Le vrai monde libre

Peu importe, au fond, la véracité de cette affaire de moeurs, dont les détails figurent depuis hier dans tous les journaux, et dont on ne peut s’empêcher de remarquer qu’elle arrive à point fort bien nommé pour les États mis en cause, moins pour baîllonner le mouvement dirigé par Assange que pour transformer ce scandale sans précédent en une banale affaire de personne. Car si Wikileaks participe bien d’une nouvelle ère de l’information - comme ceux qui se gargarisent de mots se plaisent à le dire -, force est de constater l’emprise des canaux traditionnels sur les esprits : s’ils n’innovent (presque) plus, ils se posent encore en arbitres du débat, décidant pour nous des informations dignes d’intérêt, et de l’orientation à donner aux commentaires. Assange l’avait bien compris, qui avait choisi de s’associer aux journaux les plus respectés de la presse écrite pour diffuser son message.
Comment, donc, ne pas voir dans son arrestation et sa probable extradition vers la Suède un prétexte, un fumigène, une façon de transformer l’affaire Wikileaks en une affaire Assange, de salir l’organisation à travers son représentant, de lancer un os aux médias pour les détourner du rôti qu’ils s’apprêtaient à dévorer ? Car cette affaire de viol n’est pas nouvelle : les premières accusations datent de cet été. Que cette arrestation survienne maintenant, lors d’une nouvelle vague de révélations, que la machine judiciaire internationale s’emballe pour arrêter un “simple” violeur, c’est pour le moins curieux...
Salir Assange, mettre en avant le criminel sexuel pour arrêter le militant, permet également aux États de gagner l’approbation docile des populations. À arrêter Robin des Bois, il y avait quelques risques. Mais qui pleurera Mesrine ?

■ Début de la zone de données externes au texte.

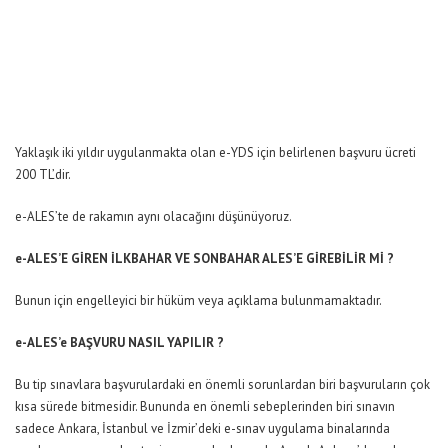
Yaklaşık iki yıldır uygulanmakta olan e-YDS için belirlenen başvuru ücreti
200 TL’dir.
e-ALES’te de rakamın aynı olacağını düşünüyoruz.
e-ALES’E GİREN İLKBAHAR VE SONBAHAR ALES’E GİREBİLİR Mİ ?
Bunun için engelleyici bir hüküm veya açıklama bulunmamaktadır.
e-ALES’e BAŞVURU NASIL YAPILIR ?
Bu tip sınavlara başvurulardaki en önemli sorunlardan biri başvuruların çok
kısa sürede bitmesidir. Bununda en önemli sebeplerinden biri sınavın
sadece Ankara, İstanbul ve İzmir’deki e-sınav uygulama binalarında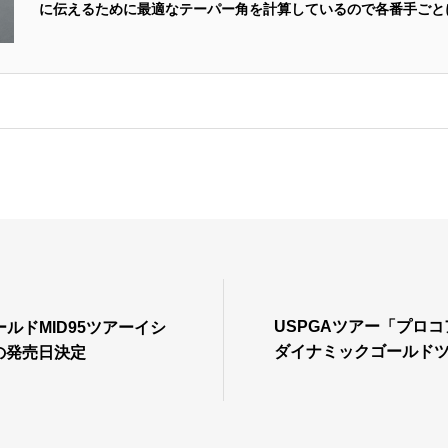
に伝えるために最適なテーパー角を計算しているので各番手ごと
変えています。この設計性能は、多くのPGAツアー優勝者によ
ます。コントロール性能重視の「元調子」で重量もあるため、プ
こ...
USPGAツアー「プロ
ルドMID95ツアーイシ
ダイナミックゴールド
チの発売日決定
用選手が通算20アンダ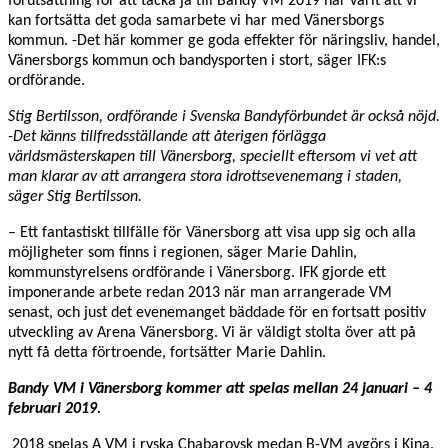
förutsättning för att tacka ja till Bandy VM 2019 har varit att vi
kan fortsätta det goda samarbete vi har med Vänersborgs
kommun.
-Det här kommer ge goda effekter för näringsliv, handel,
Vänersborgs kommun och bandysporten i stort, säger IFK:s
ordförande.
Stig Bertilsson, ordförande i Svenska Bandyförbundet är också nöjd.
-Det känns tillfredsställande att återigen förlägga
världsmästerskapen till Vänersborg, speciellt eftersom vi vet att
man klarar av att arrangera stora idrottsevenemang i staden,
säger Stig Bertilsson.
– Ett fantastiskt tillfälle för Vänersborg att visa upp sig och alla
möjligheter som finns i regionen, säger Marie Dahlin,
kommunstyrelsens ordförande i Vänersborg. IFK gjorde ett
imponerande arbete redan 2013 när man arrangerade VM
senast, och just det evenemanget bäddade för en fortsatt positiv
utveckling av Arena Vänersborg. Vi är väldigt stolta över att på
nytt få detta förtroende, fortsätter Marie Dahlin.
Bandy VM i Vänersborg kommer att spelas mellan 24 januari – 4
februari 2019.
2018 spelas A VM i ryska Chabarovsk medan B-VM avgörs i Kina.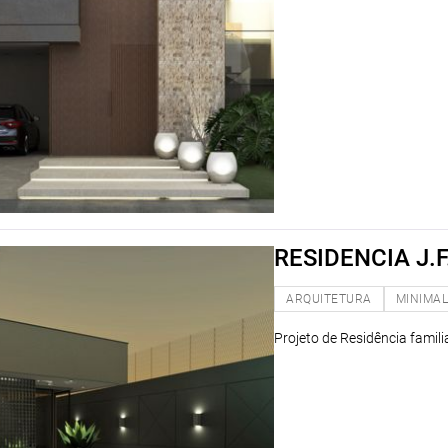
RESIDENCIA J.F
ARQUITETURA
MINIMAL
Projeto de Residência famili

Pourtant, qu’Assange soit un ange ou un ripoux, un militant altruiste ou un égocentrique assoiffé de gloire, l’oeuvre qu’il a accomplie est fondamentale et doit être défendue. Que reproche-t-on, au juste, à Wikileaks ? D’avoir dévoilé des secrets d’état ? Mais c’est, depuis toujours, l’une des missions des journaux et des groupements à vocation journalistique. Du scandale de Panama à l’affaire Karachi, les journalistes ont toujours, ou auraient toujours dû, mettre le nez là où on ne les attendait pas, là où leur présence était moins que souhaitée. Ne prêtant aucun serment, il ne sont soumis à aucune obligation de secret.
La seule vraie différence entre Wikileaks et le Canard Enchaîné n’est donc pas dans la nature des informations dévoilées : elle n’est que dans l’échelle de ces révélations. Si nous acceptons leur censure, au nom de la “Raison d’État” et de la “Sécurité”, ce dieu Orwellien prétexte à la réduction de toutes les libertés, nous aurons laissé s’établir un précédent que nos dirigeants ne manqueront pas d’exploiter. Si au contraire nous grondons assez fort pour que l’arbre Assange ne cache pas la forêt Wikileaks, alors, peut-être, toute cette affaire n’aura pas été inutile.